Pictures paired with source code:

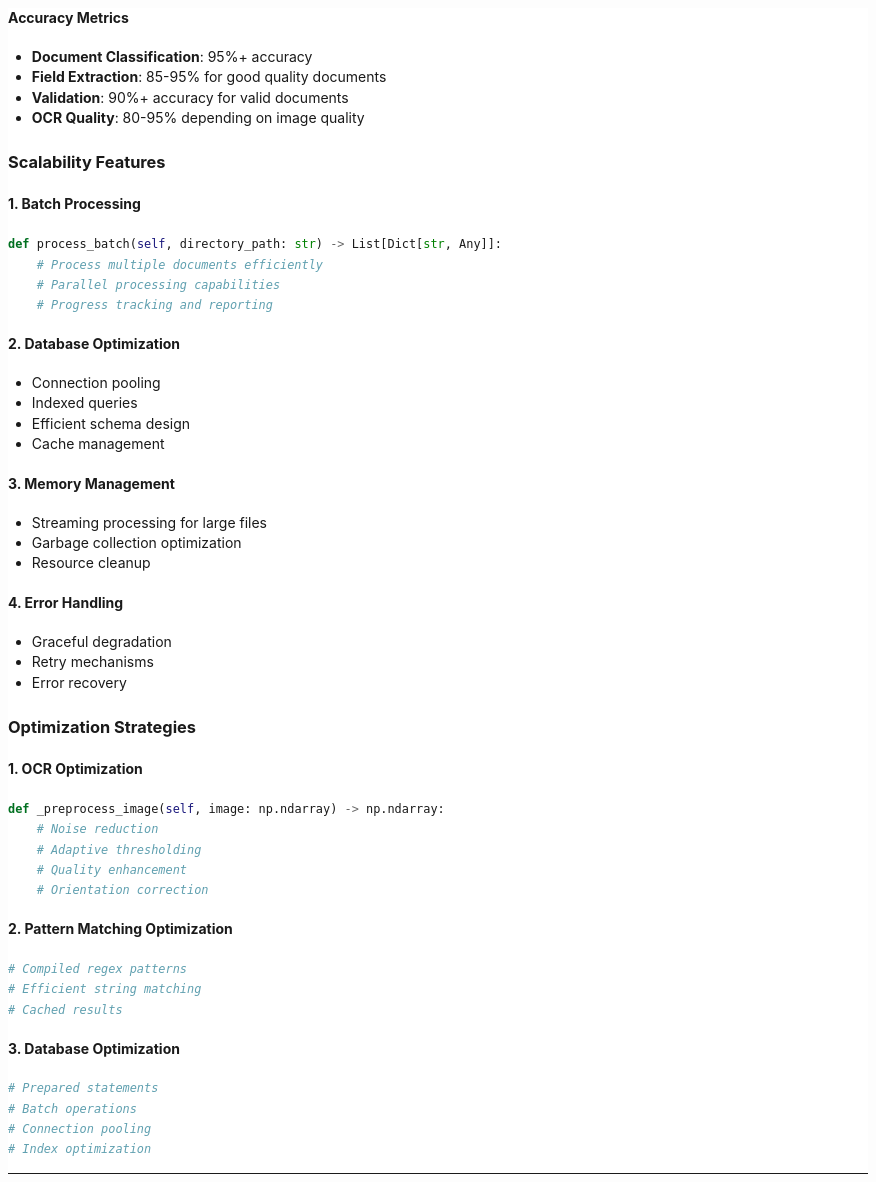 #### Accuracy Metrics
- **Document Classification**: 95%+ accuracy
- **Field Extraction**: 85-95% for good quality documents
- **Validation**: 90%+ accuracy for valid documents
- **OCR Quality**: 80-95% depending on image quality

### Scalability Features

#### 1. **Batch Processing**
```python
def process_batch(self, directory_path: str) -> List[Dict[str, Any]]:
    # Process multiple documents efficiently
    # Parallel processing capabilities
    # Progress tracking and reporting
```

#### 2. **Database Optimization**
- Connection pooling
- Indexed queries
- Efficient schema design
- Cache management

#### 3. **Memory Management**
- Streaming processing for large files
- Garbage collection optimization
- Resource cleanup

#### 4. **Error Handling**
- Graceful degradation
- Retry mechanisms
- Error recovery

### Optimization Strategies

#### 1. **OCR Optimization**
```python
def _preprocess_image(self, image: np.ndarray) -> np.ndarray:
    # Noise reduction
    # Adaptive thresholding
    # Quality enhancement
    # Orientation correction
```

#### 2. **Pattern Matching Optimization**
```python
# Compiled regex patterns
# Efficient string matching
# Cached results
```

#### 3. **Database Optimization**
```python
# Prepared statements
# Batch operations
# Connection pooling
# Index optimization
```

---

...

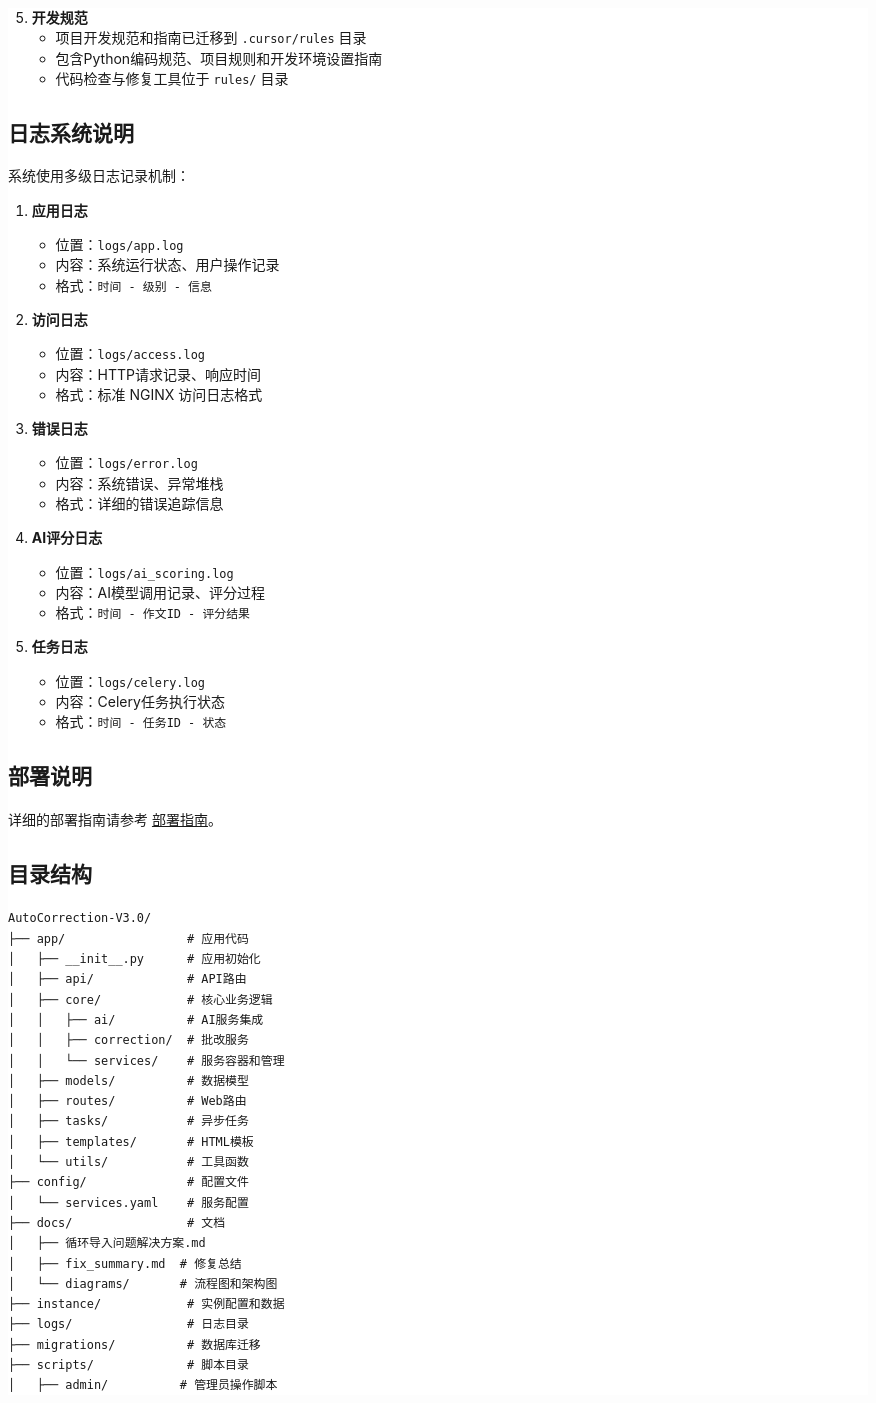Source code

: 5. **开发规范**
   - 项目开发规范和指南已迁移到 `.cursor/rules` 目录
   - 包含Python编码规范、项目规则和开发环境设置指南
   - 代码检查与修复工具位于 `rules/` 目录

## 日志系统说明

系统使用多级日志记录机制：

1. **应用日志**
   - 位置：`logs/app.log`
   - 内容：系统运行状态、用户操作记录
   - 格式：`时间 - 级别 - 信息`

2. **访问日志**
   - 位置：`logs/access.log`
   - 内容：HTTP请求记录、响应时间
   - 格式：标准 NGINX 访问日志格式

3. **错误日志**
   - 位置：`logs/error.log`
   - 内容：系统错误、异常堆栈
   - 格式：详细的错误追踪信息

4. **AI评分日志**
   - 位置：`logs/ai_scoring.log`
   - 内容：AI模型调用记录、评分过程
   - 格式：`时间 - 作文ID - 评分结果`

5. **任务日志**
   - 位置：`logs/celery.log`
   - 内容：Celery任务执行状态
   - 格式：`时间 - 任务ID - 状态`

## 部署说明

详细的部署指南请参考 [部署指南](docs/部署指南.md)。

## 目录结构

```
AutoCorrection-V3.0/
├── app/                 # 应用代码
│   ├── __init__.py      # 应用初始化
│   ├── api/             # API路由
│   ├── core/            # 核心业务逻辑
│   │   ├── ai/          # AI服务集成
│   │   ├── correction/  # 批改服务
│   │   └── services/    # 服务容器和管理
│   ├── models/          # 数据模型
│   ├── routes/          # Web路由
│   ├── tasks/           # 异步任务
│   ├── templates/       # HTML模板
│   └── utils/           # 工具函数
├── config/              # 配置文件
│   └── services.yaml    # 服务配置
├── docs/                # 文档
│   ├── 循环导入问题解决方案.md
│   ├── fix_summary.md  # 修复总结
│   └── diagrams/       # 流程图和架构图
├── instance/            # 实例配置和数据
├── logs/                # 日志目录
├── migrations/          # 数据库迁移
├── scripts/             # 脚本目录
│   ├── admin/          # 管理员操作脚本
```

> [WHAT THE TASK REQUIRES]:
Each line above that includes "self" should be shown.

> [RESPONSE BELOW]:
def process_batch(self, directory_path: str) -> List[Dict[str, Any]]:
def _preprocess_image(self, image: np.ndarray) -> np.ndarray:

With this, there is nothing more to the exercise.